Ya no me sentía libre. Me pesaba la ropa, y decidí tomar una ducha. Desnudos quedamos en iguales condiciones. Aziz se sentó a mi lado, en el borde de la bañera y, luego, entró en el agua, tomó un guante y me lavó. Nos sentamos en el baño, frente a frente, y con las rodillas fuera, sonriéndonos felices por nuestra amistad y por la aventura surgida en unas pocas horas.
El primero que salió del agua fue Aziz. Secó su cuerpo por segunda vez y, después, se acomodó en un taburete, abriendo las piernas muy separadas y colocando una toalla en el suelo. Veía su polla siempre en erección y me sentía como el pájaro delante de la serpiente: hipnotizado. Al salir del agua me sujetó por las caderas:
—«Sch’beb» ¿Quieres?
Aziz me atrajo hacia él. Luego, cogiendo mi cara con sus dos manos, me besó. Me quedé sin aliento. Sus dedos acariciaron mis tetillas y aflojaron mi cintura. Pasivamente dejé que hiciera cuanto deseaba, hasta que, por fin, estuve ofrecido ante él.
Se colocó a mi espalda. Sus brazos me estrecharon y sus manos acariciaron dulcemente mi tórax y mi estómago. Yo estaba como electrizado y temblaba. También lo hacía mi polla en el aire. Jadeé en silencio, cuando sus labios tocaron mi espalda. Cogió mi mano y la puso entre sus muslos.
Me sentía inmerso en un sueño de cien noches. Pero no, no era un sueño. Aziz estaba frente a mí, haciéndome estremecer de placer. Sus gruesos labios se moldearon en los míos, y sus dedos fuertes y plenos de nervios recorrieron mi espalda de arriba a abajo. Conocía bien los puntos sensitivos y, al pasar por ellos, aumentaba la presión. Esto me hizo sentir la máxima erección de mi polla. Me llevó hasta la cama y juntos rodamos sobre ella.
Alcé mis piernas y las abrí por completo, esperando su penetración.
—¿No quieres que te lubrique? —que preguntó.
—Sí. Pero hazlo con tu propia saliva.
Una y otra vez recorrió con su lengua la entrada del agujero caliente de mi culo, tratando de humedecerlo habilidosamente; después, colocó la cabeza de su maravillosa polla frente a él y empujó.
Grité y la excitación que tenía mi voz me sorprendió a mí mismo:
—Ahora, querido —le dije—, ¡aprieta con fuerza!
Lo hizo con todas sus energías y habilidades.
—¡Oh, santo cielo…! ¡Espera un minuto… Despacio, querido, despacio!
El árabe se detuvo un momento: pero noté que la sensación de que aquello era demasiado bueno, me emborrachaba.
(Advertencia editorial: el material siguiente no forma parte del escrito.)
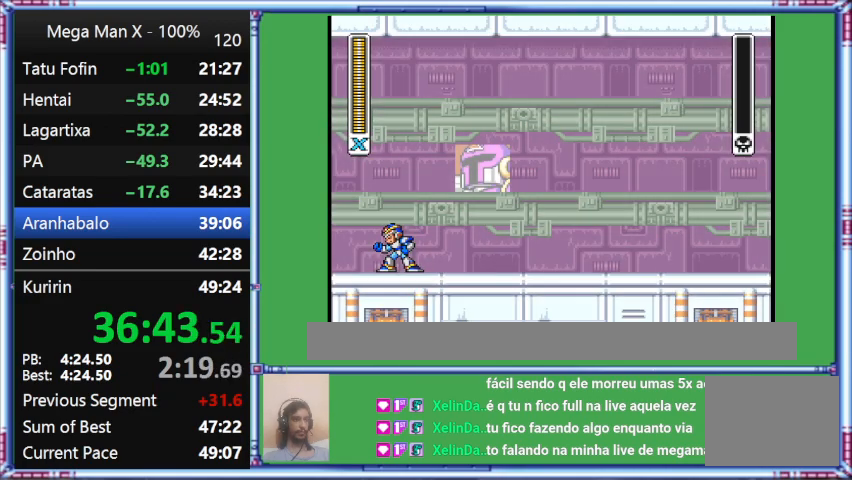
{"buttons": ["Y", "DPAD_RIGHT"], "events": []}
Y a despecho de mi ruego, volvió a apretar de nuevo.
Traté de controlar los movimientos de su polla, que me empujaba contra la cama; sin embargo, no lo conseguí. Aziz se había lanzado a un loco movimiento dentro de mi agujero, y se movía sin poderse detener. Una y otra vez se hundía dentro de mí, sin escuchar mis gritos.
Poco a poco el deseo se impuso al dolor, y me uní vertiginosamente a sus aceleradas enculadas. Solamente, cuando el placer brotó como un lago de fuego de su jugosa polla, conseguí detenerle y obtener yo un orgasmo tan fuerte como si todo mi cuerpo ardiese de placer.
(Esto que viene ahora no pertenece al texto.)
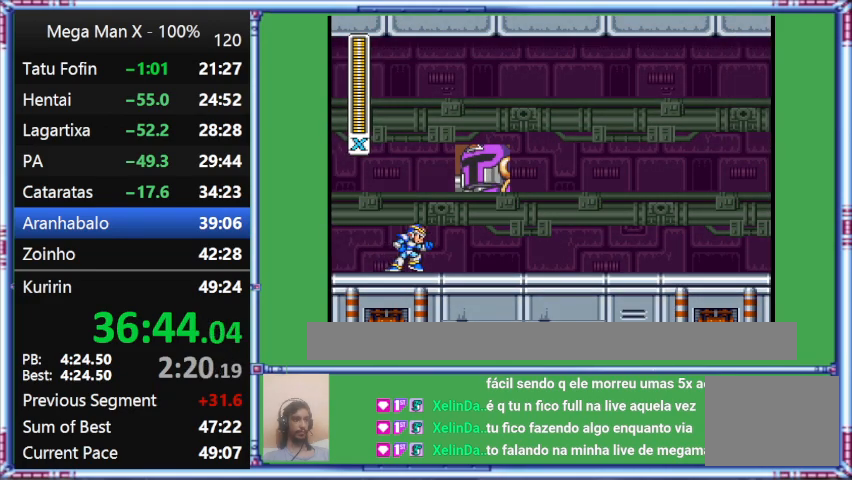
{"buttons": ["Y", "DPAD_RIGHT"], "events": []}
—Se ha hecho tarde —le dije—, ¿por qué no nos despedimos?
—Espera. Todavía no hemos empezado a «follar». Necesito volverte a penetrar ahora que estás más tranquilo.
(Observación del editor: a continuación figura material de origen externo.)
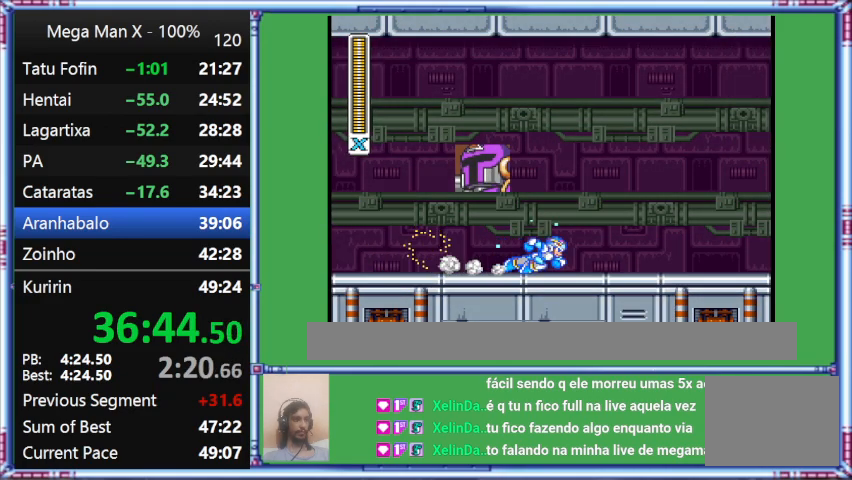
{"buttons": ["Y", "L1", "DPAD_RIGHT"], "events": [[267, "L1", "down"]]}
Yo había vuelto a agarrar su polla, aquella preciosa cantidad de carne, otra vez tiesa. Le bajé la piel del glande, de nuevo, y apareció éste, descaradamente hermoso, como el de la polla de un toro de raza.
Me pareció que tardaba siglos antes de empujarme nuevamente esa masa sólida de carne entre mis piernas. Se mantuvo así, controlado, mientras me follaba, hundiendo a cada entrada un trozo más de su bendita carne entre las mías.
Y, de pronto, se detuvo, pero sólo como un impulso, para encajármela por completo. De haber estado libre, hubiera saltado hasta el techo; pero él me tenía sujeto con sus fuertes brazos. Sus manos recorrían todo mi cuerpo. Y así me entregué a una conquista inolvidable…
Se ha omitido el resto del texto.